Santa Claus is quite the striking figure if you think about it, with his signature red coat, white fur trimming and wide, black buckle belt. Surely this is what we all picture when we think about Santa, but his look has actually gone through some changes throughout the years.
Since Santa Claus is based on St. Nicholas, it’s worth taking a look at his garments first. Since St. Nicholas was a bishop, paintings from the 19th Century depict him wearing clerical garb with religious imagery, with either the classic bishop’s headdress or a halo on his head. While this is certainly also a striking look, the contemporary meaning of Christmas has undoubtedly distanced itself somewhat from being strictly Christian by adopting traditions and imagery from various cultures. Therefore, it only makes sense that Father Christmas himself has become less clerical in his look over the years.

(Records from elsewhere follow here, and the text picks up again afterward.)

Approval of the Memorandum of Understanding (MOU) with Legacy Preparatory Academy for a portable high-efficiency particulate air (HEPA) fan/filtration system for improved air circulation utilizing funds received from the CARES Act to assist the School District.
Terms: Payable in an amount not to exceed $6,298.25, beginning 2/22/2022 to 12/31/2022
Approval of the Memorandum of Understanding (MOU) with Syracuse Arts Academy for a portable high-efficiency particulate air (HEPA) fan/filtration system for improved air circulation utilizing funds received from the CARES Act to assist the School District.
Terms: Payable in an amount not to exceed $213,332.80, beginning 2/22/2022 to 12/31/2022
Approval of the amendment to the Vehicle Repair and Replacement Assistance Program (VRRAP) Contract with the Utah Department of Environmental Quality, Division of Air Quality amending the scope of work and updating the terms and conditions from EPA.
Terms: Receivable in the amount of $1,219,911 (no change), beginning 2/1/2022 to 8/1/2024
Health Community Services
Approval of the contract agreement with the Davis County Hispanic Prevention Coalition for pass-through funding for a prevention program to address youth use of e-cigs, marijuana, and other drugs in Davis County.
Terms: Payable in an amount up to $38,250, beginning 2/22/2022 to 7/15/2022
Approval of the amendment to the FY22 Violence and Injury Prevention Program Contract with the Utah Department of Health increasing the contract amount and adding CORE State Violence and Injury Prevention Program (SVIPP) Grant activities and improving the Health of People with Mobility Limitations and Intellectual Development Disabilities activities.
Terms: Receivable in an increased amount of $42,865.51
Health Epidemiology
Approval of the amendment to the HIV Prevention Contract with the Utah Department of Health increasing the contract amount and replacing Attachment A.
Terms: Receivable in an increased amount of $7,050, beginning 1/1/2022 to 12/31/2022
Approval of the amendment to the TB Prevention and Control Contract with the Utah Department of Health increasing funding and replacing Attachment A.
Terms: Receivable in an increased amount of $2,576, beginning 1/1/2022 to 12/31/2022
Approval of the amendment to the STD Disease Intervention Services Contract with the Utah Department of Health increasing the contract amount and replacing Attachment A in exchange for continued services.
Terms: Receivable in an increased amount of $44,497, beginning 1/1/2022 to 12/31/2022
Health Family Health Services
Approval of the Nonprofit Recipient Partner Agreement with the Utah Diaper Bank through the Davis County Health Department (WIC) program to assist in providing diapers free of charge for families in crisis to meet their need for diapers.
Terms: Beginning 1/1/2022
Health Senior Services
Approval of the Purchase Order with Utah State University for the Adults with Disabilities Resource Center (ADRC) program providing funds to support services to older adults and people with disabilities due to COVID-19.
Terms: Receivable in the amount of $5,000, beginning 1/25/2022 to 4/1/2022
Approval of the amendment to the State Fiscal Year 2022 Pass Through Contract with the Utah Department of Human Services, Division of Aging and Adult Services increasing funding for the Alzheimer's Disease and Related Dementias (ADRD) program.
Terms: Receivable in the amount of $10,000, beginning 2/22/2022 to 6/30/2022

Early drawings of Santa Claus do often look quite similar to his modern look, with one exception; the colour was not settled on yet. There are drawings of him with his coat, fur trimmings and buckle belt but they depict him wearing a tan coat, or a blue one. Contrary to popular belief though, it was not the Coca-Cola Company who first designed Santa’s red outfit, but Thomas Nast. In his early drawings of Santa, he is wearing the modern red look, but he is depicted as being quite slender in order to fit through chimneys; Nast did, however, later also draw Santa in his full size. Haddon Sundblom’s version of Santa for the Coca-Cola Company and all its subsequent advertisement have however cemented this red, full-figured Santa and is surely the reason Santa Claus is now standardized the way we know him.